Richard Berry, of Gloucestershire Police and the National Police Chief’s Council has been making specious arguments in favour of ISPs retaining all of our browsing history and handing it over to the police, reports HuffPo.
“Five years ago (a suspect) could have physically walked into a bank and carried out a transaction. We could have put a surveillance team on that but now, most of it is done online. We just want to know about the visit.”
So, just to be clear, five years ago the police could put a suspect under surveillance in order to see what they were doing. They could NOT retroactively follow that person around to see where they had BEEN. Getting retrospective access to browsing history is not the same as being able to obtain a warrant to compel an ISP to assist with targeted surveillance. Retrospective access would amount to a massive power grab by the Police that a) undermines the privacy of everyone in the UK, and b) amounts to a huge burden on ISPs who will have to pay for the storage of this data.

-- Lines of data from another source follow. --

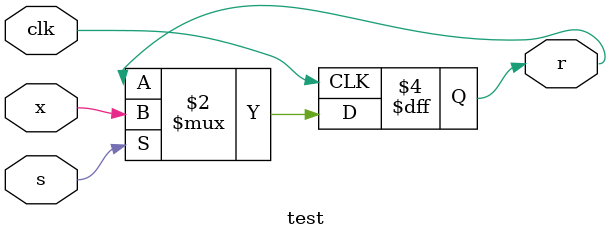
<source format=v>
module test
(
  input x,
  input s,
  input clk,
  output reg r
);
  always @(posedge clk)
  if(s) r <= x ;


endmodule

</source>
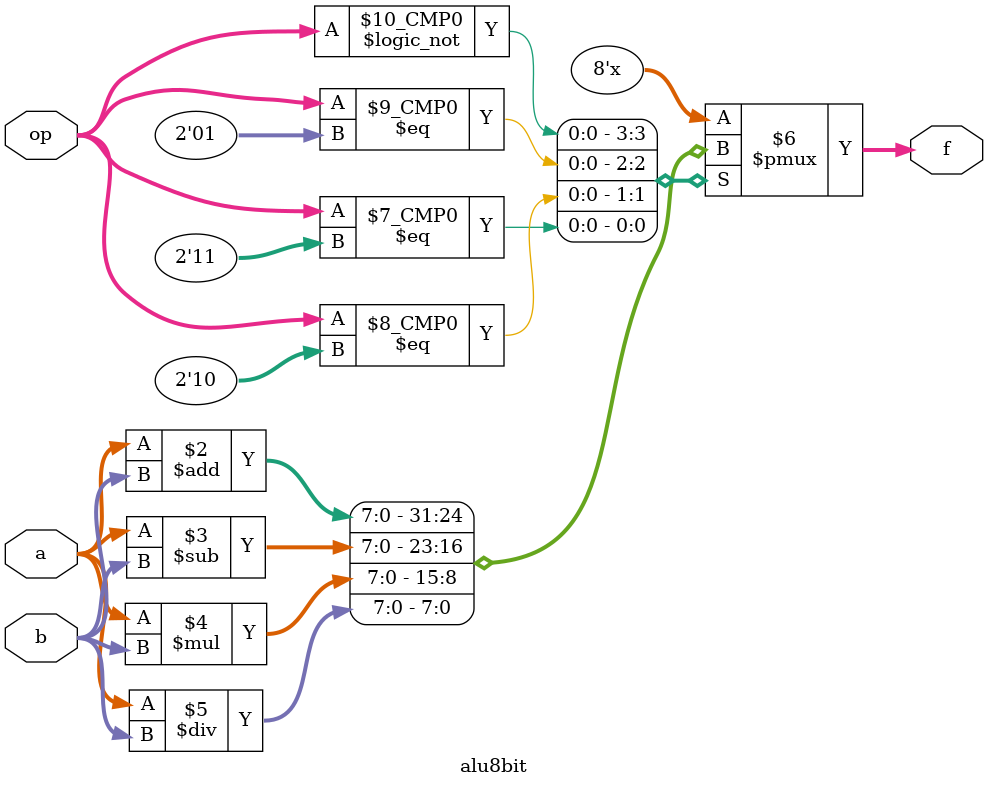
<source format=v>
module alu8bit(a,b,op,f);

  input [1:0]op;
  input [7:0]a,b;
  output reg [7:0]f;
  
  parameter ADD=2'b00 ,SUB=2'b01 ,MUL=2'b10,DIV=2'b11;

  always @(*) 
  begin
  case(op)
  ADD : f=a+b;
  SUB : f=a-b;
  MUL : f=a*b;
  DIV : f=a/b;
  endcase
 end
endmodule

</source>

Conversely, one can imagine that there might be a valuable case in asking ISPs to log visits to particular websites, again with a warrant, because that specific website is suspected of being a key part in illegal activity and refuses to co-operate directly with investigations – for instance the publication of online abuse imagery such as “revenge porn”. Targeted surveillance, with judicial oversight, of a particular website would be much easier to stomach than mass surveillance, with no oversight until the point that the police themselves actually want to access to the data.
For most people, the risks of storing personal information do not come from the police themselves. There is a legitimate need to limit the powers of the state, but there is also a legitimate need to minimise the data that is collected in the first place. With the recent attacks on TalkTalk, and the pretty steady series of data breaches in general, why should we be forced to trust anyone to keep such potentially sensitive data about us?